People with diabetes face a compounding set of problems when it comes to ingrown toenails. Nerve damage in the feet (a common complication of diabetes) reduces sensation, so an ingrown nail that would cause immediate pain in a healthy person can go unnoticed for days or weeks. By the time it’s discovered, the nail may have penetrated deeply and infection may already be present.

Diabetes also affects blood flow to the feet. Poor circulation thickens the nails and disrupts their structure, making them harder to trim cleanly and more prone to irregular growth. Reduced blood supply impairs the body’s ability to fight off bacteria, so even a minor ingrown nail can escalate into a serious infection. People with diabetes also tend to develop increased pressure on the forefoot and subtle changes in how they walk, which adds mechanical stress on the nail and surrounding tissue.

What Happens as It Progresses

Ingrown toenails follow a fairly predictable three-stage pattern. In stage one, the nail has grown into the skin and the area is painful, red, and swollen. Most people notice the problem here. Many mild cases resolve on their own or with home care like soaking the foot in warm water and gently lifting the nail edge away from the skin.

In stage two, the body reacts to the ongoing irritation by growing new tissue at the nail edge, called a granuloma. This inflamed tissue weeps fluid and produces pus. The area becomes increasingly tender and may bleed easily when bumped.

Stage three is chronic. The skin around the nail is persistently inflamed, oozing pus, and the granuloma tissue begins growing over the nail itself. At this point, the problem won’t resolve without professional treatment. If bacteria enter the wound, the infection can spread beyond the toe, causing fever, fatigue, and cellulitis (infection of deeper skin layers). People with weakened immune systems are particularly vulnerable to this escalation.

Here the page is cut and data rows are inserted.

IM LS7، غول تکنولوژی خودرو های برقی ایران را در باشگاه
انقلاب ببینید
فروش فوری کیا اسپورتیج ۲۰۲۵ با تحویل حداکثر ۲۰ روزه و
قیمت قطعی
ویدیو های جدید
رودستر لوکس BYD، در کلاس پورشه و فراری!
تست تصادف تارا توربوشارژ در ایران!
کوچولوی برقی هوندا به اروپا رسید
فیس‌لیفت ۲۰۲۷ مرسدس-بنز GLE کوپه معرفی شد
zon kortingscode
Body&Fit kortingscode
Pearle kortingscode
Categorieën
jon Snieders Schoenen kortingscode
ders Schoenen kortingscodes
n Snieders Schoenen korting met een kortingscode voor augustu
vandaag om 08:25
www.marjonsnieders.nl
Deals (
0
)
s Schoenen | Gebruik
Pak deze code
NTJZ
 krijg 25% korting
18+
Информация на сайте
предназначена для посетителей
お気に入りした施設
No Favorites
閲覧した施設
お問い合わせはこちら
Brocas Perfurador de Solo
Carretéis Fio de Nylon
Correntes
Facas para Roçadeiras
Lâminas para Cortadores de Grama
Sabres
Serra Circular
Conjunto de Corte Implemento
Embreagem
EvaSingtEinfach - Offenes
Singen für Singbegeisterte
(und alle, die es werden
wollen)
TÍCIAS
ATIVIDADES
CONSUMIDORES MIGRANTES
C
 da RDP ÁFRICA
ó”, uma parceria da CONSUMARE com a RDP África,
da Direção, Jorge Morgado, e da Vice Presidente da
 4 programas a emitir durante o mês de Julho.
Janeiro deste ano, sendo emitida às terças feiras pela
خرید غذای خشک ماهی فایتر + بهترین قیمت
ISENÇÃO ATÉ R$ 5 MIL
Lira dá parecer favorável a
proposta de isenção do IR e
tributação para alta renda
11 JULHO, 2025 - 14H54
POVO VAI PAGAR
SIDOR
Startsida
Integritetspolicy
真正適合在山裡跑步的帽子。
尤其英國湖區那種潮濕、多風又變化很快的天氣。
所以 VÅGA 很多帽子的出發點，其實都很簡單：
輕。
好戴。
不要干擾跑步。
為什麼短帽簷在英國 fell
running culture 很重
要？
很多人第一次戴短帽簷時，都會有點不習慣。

How Ingrown Toenails Are Treated

Mild cases often respond to conservative care at home: warm soaks, keeping the area clean, wearing open-toed shoes, and gently placing a small piece of cotton or dental floss under the nail edge to encourage it to grow above the skin. This works best when caught early, before any pus or granuloma tissue appears.

For recurring or more advanced cases, the standard procedure is partial nail avulsion, where a doctor numbs the toe and removes the offending strip of nail along the edge. The procedure itself takes only a few minutes. On its own, however, the nail edge grows back and the problem returns about 10% of the time. When the doctor also applies a chemical (phenol) to the exposed nail root to prevent that strip from regrowing, the recurrence rate drops to around 1.4%. In younger patients under 35, adding this step brought recurrence to zero in one study of 46 patients. Recovery typically involves keeping the toe clean and bandaged for a few weeks, with most people returning to normal shoes within a couple of days.

Preventing Recurrence

Once you’ve had one ingrown toenail, you’re more likely to get another, especially if the underlying cause hasn’t changed. The most effective prevention combines three habits: trimming nails straight across (never rounded or too short), wearing shoes with a roomy toe box, and keeping feet clean and dry. If you have naturally curved nails, you may need to trim more carefully and more frequently to keep the edges from reaching the skin fold. A podiatrist can show you the right technique for your specific nail shape.